Jeffrey Gundlach—DoubleLine Capital, CIO and CEO

Avoid U.S. stocks and corporate debt, and steer clear of long-term Treasuries as rates are likely to resume rising amid swelling U.S. deficits. Best bets are high-quality, low-duration, low-volatility bond funds. “This is a capital preservation environment,” Gundlach said in a Dec. 17 interview on CNBC. “Unsexy as this sounds, a short-term, high-quality bond portfolio is probably the best way to go as you head into 2019.”


Richard Turnill—BlackRock Inc., global chief investment strategist

In equities, we like quality: cash flow, sustainable growth and clean balance sheets. The U.S. is a favored region, and we see emerging market equities offering improved compensation for risk. In fixed income, we add U.S. government debt as ballast against late-cycle risk-off events. We prefer short- to medium-term maturities. In a total portfolio context, steer away from areas with limited upside but hefty downside risk, such as European stocks. “We see a slowdown in global growth and corporate earnings in 2019 with the U.S. economy entering a late-cycle phase,” he said a Dec. 10 note to clients.

INFORMATION GIVEN
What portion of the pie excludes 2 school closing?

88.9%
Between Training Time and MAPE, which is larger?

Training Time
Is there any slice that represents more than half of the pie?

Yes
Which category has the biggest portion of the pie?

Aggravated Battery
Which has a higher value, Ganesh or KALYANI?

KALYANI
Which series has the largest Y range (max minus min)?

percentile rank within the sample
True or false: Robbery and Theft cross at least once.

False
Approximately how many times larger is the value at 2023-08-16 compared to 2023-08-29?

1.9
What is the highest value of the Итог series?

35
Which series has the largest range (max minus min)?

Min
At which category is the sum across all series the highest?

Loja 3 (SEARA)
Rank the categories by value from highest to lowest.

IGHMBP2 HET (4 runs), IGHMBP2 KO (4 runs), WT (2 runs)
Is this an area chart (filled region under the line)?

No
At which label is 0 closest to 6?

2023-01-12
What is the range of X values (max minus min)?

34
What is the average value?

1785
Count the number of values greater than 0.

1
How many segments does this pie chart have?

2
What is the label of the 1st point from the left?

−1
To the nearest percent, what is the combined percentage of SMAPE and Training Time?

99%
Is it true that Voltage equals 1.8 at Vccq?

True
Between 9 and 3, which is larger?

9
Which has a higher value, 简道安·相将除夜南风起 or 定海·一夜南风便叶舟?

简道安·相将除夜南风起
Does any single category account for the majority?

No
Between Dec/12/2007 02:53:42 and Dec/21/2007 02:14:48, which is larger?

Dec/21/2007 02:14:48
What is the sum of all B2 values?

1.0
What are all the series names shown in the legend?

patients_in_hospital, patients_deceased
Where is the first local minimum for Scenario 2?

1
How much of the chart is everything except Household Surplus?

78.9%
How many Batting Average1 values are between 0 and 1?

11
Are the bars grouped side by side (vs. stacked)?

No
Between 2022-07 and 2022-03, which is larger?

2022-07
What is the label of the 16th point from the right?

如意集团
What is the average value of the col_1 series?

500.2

YOUR OBJECTIVE
Reproduce the investment outlook text exactly, starting with "In equities, we" and going on through "note to clients.".

EXERCISE SOLUTION
In equities, we like quality: cash flow, sustainable growth and clean balance sheets. The U.S. is a favored region, and we see emerging market equities offering improved compensation for risk. In fixed income, we add U.S. government debt as ballast against late-cycle risk-off events. We prefer short- to medium-term maturities. In a total portfolio context, steer away from areas with limited upside but hefty downside risk, such as European stocks. “We see a slowdown in global growth and corporate earnings in 2019 with the U.S. economy entering a late-cycle phase,” he said a Dec. 10 note to clients.